As a society, we still believe we have a responsibility to rehabilitate the life of a child who has made continuous bad decisions before they become an adult who makes even worse ones.
We treat most juveniles charged with crimes differently than we treat adults. We also house the worst offenders in separate places. These are obvious methods few reasonable people would dispute.
But what’s increasingly disturbing is the state’s inability to protect these juvenile prisoners from sexual assault and abuse while they are in the state’s custody. According to a recent U.S. Department of Justice study, Illinois juvenile prisoners are sexually victimized at a rate 35 percent greater than the national average.
Of 461 Illinois juvenile prisoners, more than 15 percent reported being sexually victimized, often by staff members. The attacks take place in various locations of these youth detention centers, from showers and sleeping areas to recreation areas and kitchens.

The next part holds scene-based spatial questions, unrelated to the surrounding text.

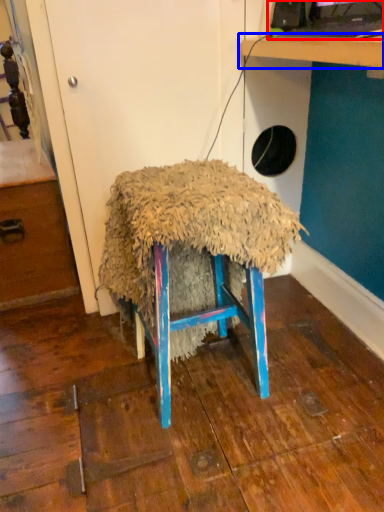
Question: Which object is closer to the camera taking this photo, desktop computer (highlighted by a red box) or table (highlighted by a blue box)?

Choices:
 (A) desktop computer
 (B) table

Answer: (B)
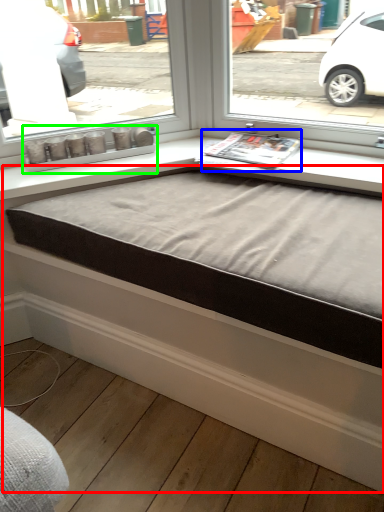
Question: Estimate the real-world distances between objects in this image. Which object is closer to bed frame (highlighted by a red box), magazine (highlighted by a blue box) or window box (highlighted by a green box)?

Choices:
 (A) magazine
 (B) window box

Answer: (A)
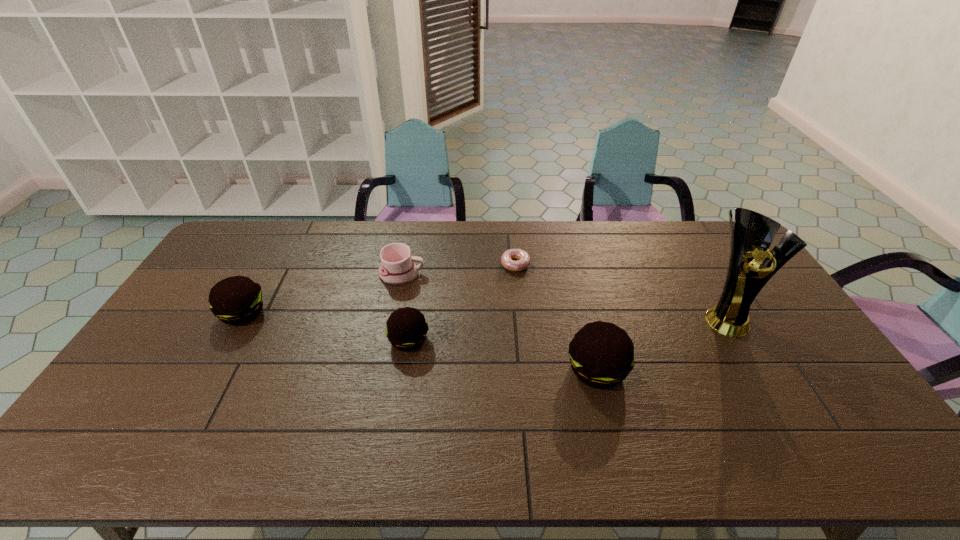
Locate an element on the screen. This screenshot has height=540, width=960. vacant space at the left edge is located at coordinates (190, 363).

You are a GUI agent. You are given a task and a screenshot of the screen. Output one action in this format:
    pyautogui.click(x=<x>, y=<y>)
    Task: Click on the free spot at the right edge of the desktop
    
    Given the screenshot: What is the action you would take?
    pyautogui.click(x=774, y=343)

The width and height of the screenshot is (960, 540). Find the location of `unoccupied position between the shortest patty and the rightmost object`. unoccupied position between the shortest patty and the rightmost object is located at coordinates (566, 328).

Identify the location of free space that is in between the shortest object and the award. (619, 290).

Where is `free area in between the leftmost patty and the shortest patty`? The width and height of the screenshot is (960, 540). free area in between the leftmost patty and the shortest patty is located at coordinates coord(325,327).

You are a GUI agent. You are given a task and a screenshot of the screen. Output one action in this format:
    pyautogui.click(x=<x>, y=<y>)
    Task: Click on the free space between the doughnut and the leftmost patty
    
    Given the screenshot: What is the action you would take?
    pyautogui.click(x=379, y=289)

Identify the location of free spot between the doughnut and the award. The height and width of the screenshot is (540, 960). (619, 290).

Where is `vacant space in between the rightmost object and the mug`? This screenshot has height=540, width=960. vacant space in between the rightmost object and the mug is located at coordinates (563, 295).

You are a GUI agent. You are given a task and a screenshot of the screen. Output one action in this format:
    pyautogui.click(x=<x>, y=<y>)
    Task: Click on the unoccupied position between the second object from right to left and the third object from right to left
    This screenshot has width=960, height=540.
    Given the screenshot: What is the action you would take?
    pyautogui.click(x=556, y=318)

I want to click on vacant space that's between the second patty from right to left and the rightmost patty, so click(x=503, y=355).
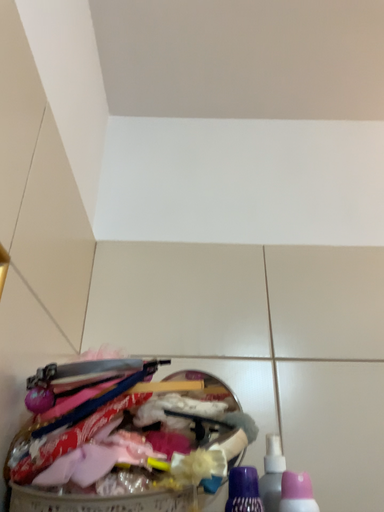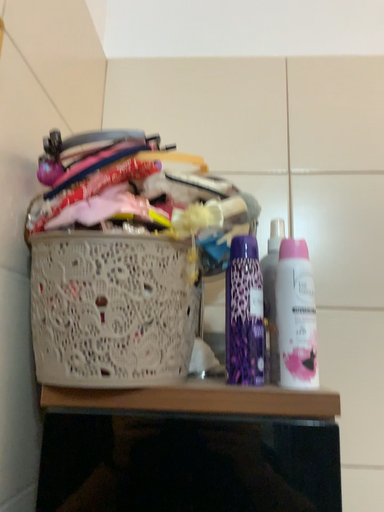
Question: Which way did the camera rotate in the video?

Choices:
 (A) rotated downward
 (B) rotated upward

Answer: (A)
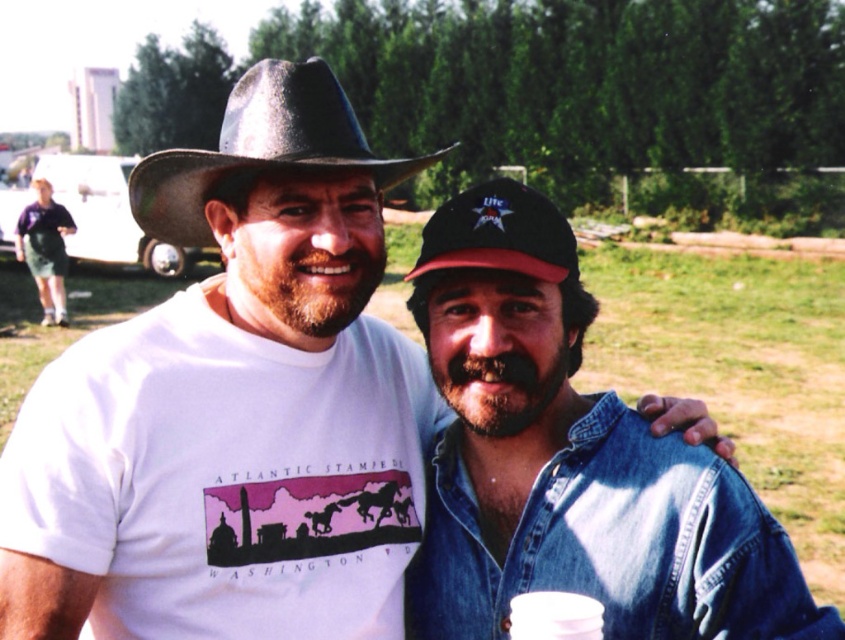
You are a photographer trying to capture a closeup of the white plastic cup at lower center without the dark gray felt cowboy hat at upper left appearing in the frame. Is it possible to do so by adjusting your camera angle downward?

Yes, since the dark gray felt cowboy hat at upper left is above the white plastic cup at lower center, tilting the camera downward would allow you to exclude the hat from the frame while focusing on the cup.

You are a photographer trying to capture a candid shot of the two people in the scene. You want to ensure the denim jacket at center is in the frame. Where should you position the camera relative to the two people?

The denim jacket at center is located at point (570, 460), so position the camera so that the jacket is centered within the frame to ensure it is captured clearly.

You are taking a photo of two people standing in a field. You notice two points marked at coordinates point (593, 422) and point (543, 627). Which point is closer to the camera?

Point (543, 627) is closer to the camera because it is less further than point (593, 422).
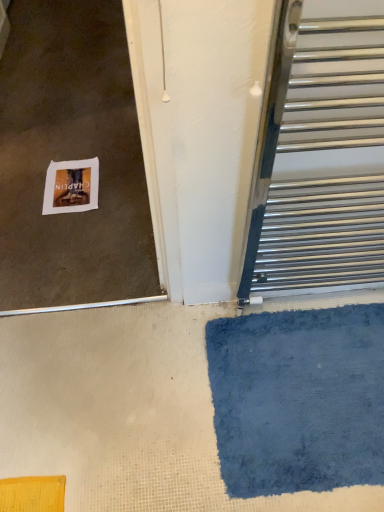
Locate an element on the screen. This screenshot has width=384, height=512. free space that is to the left of blue plush bath mat at lower right is located at coordinates (129, 396).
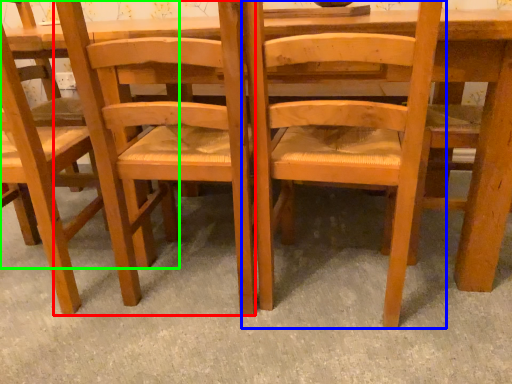
Question: Which object is the farthest from chair (highlighted by a red box)? Choose among these: chair (highlighted by a blue box) or chair (highlighted by a green box).

Choices:
 (A) chair
 (B) chair

Answer: (B)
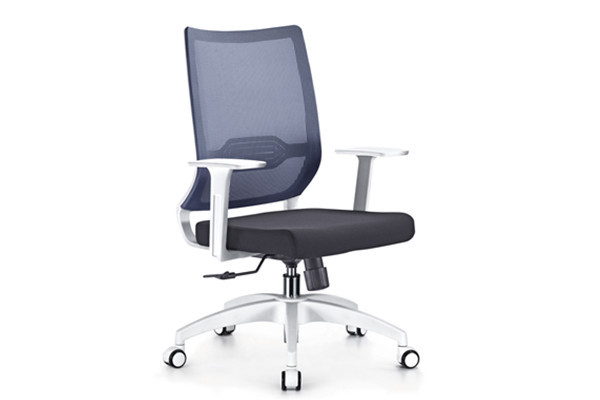
Identify the location of space between seat and back rest. This screenshot has width=600, height=400. (248, 208).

The numbers are alarming, as are anecdotes from child inmates who reported that staff members gave them drugs or alcohol before the incidents.
State officials need to review these reports and address this issue immediately. Such attacks are criminal behavior and the absolute antithesis of what juvenile justice institutions are designed to do.
Employees who have perpetrated such acts must be criminally investigated and appropriately prosecuted. A thorough investigation must be completed from the highest level of juvenile justice to the lowest level.
Budget cuts across the state always have an impact, but if the state can’t protect juvenile inmates from sexual assault, then they shouldn’t house juvenile offenders at all.